The decidedly Senegalese restaurant is the first of its kind in Detroit. Maty’s opened in early 2017 after owner Amady Gueye realized that there weren’t any Senegalese restaurants in the area. With the Northwest Detroit community serving as a home to a considerable population from countries such as the Ivory Coast and Senegal, he wanted to change that.
Beaming with bright colors, friendly service, and vibrant Senegalese flavors, Maty’s makes a bold statement. Traditional West African fabric serves as an obvious motif. Shades of cloth decorate one wall to emphasize the venue’s heritage.
As a Bangladeshi-American, I’m used to deeply flavorful (and sometimes painfully spicy) South Asian food. Yet the rich flavors at Maty’s felt like an introduction. My taste buds recognized elements like the tang of mustard, but combined with caramelized onions, it became a pleasant twist on the familiar.
The fataya, a deep-fried pastry packed with savory fillings, are reminiscent of an empanada — crispy and bursting with flavor.
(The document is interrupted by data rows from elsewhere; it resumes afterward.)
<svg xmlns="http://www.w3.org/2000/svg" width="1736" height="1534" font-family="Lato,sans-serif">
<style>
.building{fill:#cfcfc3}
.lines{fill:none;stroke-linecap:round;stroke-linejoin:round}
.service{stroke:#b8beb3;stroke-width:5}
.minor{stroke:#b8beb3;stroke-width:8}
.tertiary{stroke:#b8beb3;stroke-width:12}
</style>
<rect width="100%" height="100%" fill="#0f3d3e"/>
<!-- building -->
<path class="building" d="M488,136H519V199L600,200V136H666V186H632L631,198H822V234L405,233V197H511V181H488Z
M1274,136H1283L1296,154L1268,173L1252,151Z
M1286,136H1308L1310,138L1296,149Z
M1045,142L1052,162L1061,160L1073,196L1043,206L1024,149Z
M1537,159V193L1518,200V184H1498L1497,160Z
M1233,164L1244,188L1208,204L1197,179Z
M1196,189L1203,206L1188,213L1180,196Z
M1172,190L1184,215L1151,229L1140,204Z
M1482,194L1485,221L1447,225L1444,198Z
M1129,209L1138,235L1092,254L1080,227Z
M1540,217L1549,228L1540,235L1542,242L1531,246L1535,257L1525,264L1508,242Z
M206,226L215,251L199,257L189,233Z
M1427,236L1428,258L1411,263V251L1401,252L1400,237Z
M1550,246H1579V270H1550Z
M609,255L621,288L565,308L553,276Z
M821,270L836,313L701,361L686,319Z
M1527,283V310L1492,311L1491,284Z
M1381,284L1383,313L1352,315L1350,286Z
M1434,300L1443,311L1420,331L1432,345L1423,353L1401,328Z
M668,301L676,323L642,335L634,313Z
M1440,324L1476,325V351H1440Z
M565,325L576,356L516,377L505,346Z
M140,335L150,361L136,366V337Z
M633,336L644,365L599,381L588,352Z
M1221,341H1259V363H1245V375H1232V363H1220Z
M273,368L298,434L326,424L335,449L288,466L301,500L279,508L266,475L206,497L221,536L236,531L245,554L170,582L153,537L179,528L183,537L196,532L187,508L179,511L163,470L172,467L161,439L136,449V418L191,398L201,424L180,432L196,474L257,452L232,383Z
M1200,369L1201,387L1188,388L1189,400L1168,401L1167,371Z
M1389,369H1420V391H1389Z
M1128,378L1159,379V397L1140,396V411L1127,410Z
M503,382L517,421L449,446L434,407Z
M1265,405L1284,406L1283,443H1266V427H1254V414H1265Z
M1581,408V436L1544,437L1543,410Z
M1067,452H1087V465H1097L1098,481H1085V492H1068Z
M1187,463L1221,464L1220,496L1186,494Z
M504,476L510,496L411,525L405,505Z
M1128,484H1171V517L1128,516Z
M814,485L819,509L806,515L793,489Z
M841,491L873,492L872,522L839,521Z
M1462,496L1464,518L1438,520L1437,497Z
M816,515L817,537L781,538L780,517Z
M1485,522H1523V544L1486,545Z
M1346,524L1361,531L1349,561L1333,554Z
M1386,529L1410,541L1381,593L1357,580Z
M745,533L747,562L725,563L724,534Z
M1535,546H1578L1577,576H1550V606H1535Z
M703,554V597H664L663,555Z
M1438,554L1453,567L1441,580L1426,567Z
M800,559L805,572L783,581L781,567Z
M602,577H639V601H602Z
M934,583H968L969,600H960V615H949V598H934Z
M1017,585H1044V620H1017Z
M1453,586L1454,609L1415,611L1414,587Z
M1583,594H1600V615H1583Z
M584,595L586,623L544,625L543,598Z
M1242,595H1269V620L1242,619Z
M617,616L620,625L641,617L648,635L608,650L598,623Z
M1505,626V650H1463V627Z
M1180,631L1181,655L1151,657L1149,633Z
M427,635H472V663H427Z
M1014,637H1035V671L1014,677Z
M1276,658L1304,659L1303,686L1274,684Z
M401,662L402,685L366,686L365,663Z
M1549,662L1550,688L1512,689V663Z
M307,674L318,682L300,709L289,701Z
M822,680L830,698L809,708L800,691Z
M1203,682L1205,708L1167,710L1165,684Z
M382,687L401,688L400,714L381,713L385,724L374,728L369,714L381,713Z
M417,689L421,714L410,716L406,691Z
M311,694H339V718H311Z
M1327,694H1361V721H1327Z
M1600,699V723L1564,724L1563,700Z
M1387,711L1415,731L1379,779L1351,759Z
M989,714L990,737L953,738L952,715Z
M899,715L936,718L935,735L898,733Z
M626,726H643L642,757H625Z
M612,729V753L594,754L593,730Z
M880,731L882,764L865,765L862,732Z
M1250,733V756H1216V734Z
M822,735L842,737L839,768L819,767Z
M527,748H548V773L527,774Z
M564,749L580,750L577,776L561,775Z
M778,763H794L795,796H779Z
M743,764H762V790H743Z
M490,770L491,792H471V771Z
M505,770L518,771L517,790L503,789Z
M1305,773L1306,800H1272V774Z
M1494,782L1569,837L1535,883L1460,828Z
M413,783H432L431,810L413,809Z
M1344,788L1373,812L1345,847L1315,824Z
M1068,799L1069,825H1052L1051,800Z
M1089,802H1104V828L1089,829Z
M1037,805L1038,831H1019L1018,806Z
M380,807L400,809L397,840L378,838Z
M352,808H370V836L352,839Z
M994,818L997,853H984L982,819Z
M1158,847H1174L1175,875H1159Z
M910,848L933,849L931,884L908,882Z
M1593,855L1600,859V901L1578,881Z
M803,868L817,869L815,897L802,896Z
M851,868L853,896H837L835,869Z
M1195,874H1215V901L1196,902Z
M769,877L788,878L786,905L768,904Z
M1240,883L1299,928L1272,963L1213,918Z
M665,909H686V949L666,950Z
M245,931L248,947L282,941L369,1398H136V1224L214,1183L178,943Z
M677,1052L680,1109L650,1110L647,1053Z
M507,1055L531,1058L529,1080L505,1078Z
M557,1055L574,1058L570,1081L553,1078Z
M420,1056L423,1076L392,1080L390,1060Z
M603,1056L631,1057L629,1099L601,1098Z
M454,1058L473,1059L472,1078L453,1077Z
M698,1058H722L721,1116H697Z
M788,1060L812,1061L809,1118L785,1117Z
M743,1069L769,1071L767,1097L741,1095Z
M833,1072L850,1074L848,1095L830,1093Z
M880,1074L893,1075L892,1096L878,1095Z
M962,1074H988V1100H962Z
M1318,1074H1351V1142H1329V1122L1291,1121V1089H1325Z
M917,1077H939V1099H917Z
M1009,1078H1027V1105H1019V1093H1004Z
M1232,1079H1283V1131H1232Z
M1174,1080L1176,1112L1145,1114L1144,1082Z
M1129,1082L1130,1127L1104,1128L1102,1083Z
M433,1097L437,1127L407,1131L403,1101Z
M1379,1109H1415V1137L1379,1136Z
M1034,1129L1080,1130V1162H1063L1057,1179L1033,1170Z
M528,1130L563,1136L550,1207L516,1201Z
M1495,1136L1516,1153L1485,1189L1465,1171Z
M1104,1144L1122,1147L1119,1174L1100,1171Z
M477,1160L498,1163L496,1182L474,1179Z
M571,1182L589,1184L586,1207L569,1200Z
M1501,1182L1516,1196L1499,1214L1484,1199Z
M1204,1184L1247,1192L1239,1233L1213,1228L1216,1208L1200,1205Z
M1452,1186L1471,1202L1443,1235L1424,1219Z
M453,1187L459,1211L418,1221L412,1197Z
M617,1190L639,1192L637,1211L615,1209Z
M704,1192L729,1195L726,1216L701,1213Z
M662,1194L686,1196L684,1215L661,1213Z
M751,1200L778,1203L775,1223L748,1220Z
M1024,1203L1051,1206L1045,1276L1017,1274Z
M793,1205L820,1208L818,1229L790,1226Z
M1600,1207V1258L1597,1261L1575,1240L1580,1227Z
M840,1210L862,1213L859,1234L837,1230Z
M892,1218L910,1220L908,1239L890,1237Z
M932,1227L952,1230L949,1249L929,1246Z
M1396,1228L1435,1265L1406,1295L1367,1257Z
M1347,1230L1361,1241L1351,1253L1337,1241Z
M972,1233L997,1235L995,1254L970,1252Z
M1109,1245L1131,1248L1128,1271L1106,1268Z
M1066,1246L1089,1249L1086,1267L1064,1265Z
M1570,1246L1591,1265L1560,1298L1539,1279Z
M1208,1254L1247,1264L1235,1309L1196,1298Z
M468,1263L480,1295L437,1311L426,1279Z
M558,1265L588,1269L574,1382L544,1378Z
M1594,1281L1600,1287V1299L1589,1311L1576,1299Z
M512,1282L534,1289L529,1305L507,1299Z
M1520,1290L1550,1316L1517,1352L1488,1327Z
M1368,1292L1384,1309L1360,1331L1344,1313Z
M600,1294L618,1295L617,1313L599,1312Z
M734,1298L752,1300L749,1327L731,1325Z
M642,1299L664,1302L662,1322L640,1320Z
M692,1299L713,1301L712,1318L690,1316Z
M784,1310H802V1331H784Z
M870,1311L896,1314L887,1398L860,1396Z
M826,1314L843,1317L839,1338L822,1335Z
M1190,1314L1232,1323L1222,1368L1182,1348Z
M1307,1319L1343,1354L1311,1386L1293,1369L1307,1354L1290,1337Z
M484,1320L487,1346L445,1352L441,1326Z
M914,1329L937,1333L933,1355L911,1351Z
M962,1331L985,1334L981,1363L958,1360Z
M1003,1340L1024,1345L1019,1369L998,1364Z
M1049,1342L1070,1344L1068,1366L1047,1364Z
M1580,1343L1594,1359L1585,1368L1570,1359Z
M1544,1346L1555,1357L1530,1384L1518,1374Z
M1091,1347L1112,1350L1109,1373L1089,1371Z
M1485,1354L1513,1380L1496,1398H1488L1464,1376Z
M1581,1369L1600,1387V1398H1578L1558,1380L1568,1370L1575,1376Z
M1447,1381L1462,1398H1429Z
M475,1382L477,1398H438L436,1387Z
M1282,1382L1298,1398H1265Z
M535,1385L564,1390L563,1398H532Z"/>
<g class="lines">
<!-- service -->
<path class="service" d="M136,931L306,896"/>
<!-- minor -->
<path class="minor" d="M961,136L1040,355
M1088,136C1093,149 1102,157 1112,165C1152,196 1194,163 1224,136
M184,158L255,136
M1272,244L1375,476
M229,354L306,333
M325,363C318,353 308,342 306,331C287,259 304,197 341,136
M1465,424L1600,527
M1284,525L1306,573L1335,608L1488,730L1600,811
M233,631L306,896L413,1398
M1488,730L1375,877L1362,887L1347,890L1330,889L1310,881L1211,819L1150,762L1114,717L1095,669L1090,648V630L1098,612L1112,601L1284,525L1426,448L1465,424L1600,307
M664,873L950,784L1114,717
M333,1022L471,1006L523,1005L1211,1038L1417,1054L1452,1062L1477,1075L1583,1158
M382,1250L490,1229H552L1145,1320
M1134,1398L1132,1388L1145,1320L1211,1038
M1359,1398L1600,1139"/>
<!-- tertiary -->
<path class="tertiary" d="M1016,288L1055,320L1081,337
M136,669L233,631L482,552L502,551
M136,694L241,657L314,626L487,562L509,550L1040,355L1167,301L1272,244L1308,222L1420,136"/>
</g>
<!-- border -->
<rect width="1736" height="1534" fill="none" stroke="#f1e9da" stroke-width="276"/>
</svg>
The options I sampled, one shredded chicken and the other fish with a tomato paste base, served as an enjoyable starter.
But the star of the show, without a doubt, is the whole chicken yassa. It’s a product of skillful preparation: seasoning, broiling, deep-frying, seasoning (again), and grilling. It is, in fact, a whole chicken — neck and all — accompanied by yassa, a sauce of caramelized onions, mustard, and peppers.
Other entrees include a grilled whole tilapia and grilled lamb shanks. They come with sides such as yellow rice, vermicelli, or couscous. There are also Maty’s take on the chicken or beef shawarma sandwiches that have become so familiar around town.
Another dish, the grilled chicken skewer, is straightforward: red, green, and yellow peppers and cubed chicken breast. But it packs the same flavorful punch as the whole chicken yassa. To put it simply, this bird of choice is taken to new heights.
Maty’s ginger and hibiscus refreshers are stand-alone acts. I sampled the latter, a delightful drink known as bissap. It’s made of a variety of dried hibiscus petals, from flowers native to West Africa. Sipping it slowly, you appreciate the pronounced floral notes and citrusy undertones. The deep maroon drink, like liquid rubies, is a hit.
Maty’s is named after Gueye’s wife, who is one of the chefs. It’s a family affair, as Maty’s mother, Thioro, is also responsible for the spectacular flavors here. “When you come in, we make fresh food,” Gueye says proudly. Indeed, at Maty’s, you do get a taste of that bright freshness.
21611 Grand River Ave., Detroit; 313-472-5885. L &D daily.